[Opening Entries provided section]
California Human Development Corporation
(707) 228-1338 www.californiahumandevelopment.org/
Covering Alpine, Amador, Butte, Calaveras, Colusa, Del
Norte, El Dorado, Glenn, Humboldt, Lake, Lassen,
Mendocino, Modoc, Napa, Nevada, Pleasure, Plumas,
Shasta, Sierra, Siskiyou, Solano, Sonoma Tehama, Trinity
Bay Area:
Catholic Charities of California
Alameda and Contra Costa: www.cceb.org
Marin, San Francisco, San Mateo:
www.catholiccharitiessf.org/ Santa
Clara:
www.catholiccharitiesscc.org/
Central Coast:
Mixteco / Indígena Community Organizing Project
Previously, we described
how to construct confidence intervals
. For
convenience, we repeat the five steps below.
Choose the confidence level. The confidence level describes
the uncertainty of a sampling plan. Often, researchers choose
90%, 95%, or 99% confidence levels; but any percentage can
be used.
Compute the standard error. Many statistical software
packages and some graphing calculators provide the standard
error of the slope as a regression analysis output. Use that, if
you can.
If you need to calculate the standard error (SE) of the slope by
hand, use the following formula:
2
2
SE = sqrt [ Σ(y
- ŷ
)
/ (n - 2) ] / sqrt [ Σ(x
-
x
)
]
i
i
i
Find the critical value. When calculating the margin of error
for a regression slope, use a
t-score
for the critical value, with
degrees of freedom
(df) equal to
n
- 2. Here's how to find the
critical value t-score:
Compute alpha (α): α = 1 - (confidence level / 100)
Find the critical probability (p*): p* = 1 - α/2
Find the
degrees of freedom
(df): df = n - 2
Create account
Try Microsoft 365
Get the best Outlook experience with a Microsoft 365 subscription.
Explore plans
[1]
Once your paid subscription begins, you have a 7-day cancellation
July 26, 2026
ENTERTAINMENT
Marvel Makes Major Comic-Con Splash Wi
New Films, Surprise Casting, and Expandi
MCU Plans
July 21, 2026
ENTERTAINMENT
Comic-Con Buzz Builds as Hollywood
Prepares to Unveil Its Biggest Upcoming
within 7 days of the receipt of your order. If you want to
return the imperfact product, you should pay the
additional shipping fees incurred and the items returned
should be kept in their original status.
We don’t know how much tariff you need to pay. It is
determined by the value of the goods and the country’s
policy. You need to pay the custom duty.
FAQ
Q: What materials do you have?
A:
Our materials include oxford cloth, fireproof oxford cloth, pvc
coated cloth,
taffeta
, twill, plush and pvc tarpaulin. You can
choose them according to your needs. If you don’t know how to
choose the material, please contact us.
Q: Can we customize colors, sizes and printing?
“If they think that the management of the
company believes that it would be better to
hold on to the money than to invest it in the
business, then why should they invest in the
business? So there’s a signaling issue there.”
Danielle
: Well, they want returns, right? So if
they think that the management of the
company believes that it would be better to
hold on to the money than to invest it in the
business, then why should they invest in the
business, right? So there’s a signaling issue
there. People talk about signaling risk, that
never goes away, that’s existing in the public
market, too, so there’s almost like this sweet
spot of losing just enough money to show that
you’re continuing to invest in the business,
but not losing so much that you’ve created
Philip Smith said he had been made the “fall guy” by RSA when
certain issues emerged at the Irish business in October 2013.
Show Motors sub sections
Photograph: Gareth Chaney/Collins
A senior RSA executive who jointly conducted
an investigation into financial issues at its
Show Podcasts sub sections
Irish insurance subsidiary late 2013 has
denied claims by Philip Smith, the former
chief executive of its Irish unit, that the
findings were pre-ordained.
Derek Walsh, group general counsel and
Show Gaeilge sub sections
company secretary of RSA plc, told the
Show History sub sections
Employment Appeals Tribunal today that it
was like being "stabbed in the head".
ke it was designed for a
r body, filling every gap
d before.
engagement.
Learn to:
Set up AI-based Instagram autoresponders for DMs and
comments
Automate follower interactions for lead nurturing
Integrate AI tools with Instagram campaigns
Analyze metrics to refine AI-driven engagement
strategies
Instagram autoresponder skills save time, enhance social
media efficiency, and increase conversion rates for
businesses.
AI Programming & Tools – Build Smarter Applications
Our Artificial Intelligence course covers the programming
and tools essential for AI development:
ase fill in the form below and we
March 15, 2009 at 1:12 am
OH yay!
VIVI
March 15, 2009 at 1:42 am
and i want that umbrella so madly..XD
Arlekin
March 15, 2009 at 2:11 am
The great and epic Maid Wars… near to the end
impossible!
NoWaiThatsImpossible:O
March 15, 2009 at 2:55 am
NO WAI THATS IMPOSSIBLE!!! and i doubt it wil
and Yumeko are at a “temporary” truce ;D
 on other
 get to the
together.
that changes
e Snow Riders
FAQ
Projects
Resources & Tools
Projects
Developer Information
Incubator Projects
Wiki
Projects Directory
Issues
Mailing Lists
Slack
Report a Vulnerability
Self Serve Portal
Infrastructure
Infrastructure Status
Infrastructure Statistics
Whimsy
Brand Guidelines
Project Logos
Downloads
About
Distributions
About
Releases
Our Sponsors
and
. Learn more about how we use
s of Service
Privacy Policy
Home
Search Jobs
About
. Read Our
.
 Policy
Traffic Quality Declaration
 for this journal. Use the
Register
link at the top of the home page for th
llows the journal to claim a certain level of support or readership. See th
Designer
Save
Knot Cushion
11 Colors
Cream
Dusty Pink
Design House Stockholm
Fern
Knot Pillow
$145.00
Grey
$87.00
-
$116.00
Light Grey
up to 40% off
[Closing Entries provided section]
Scan the data above. Return every line with "slope" in it.

Output below:
error of the slope as a regression analysis output. Use that, if
If you need to calculate the standard error (SE) of the slope by
for a regression slope, use a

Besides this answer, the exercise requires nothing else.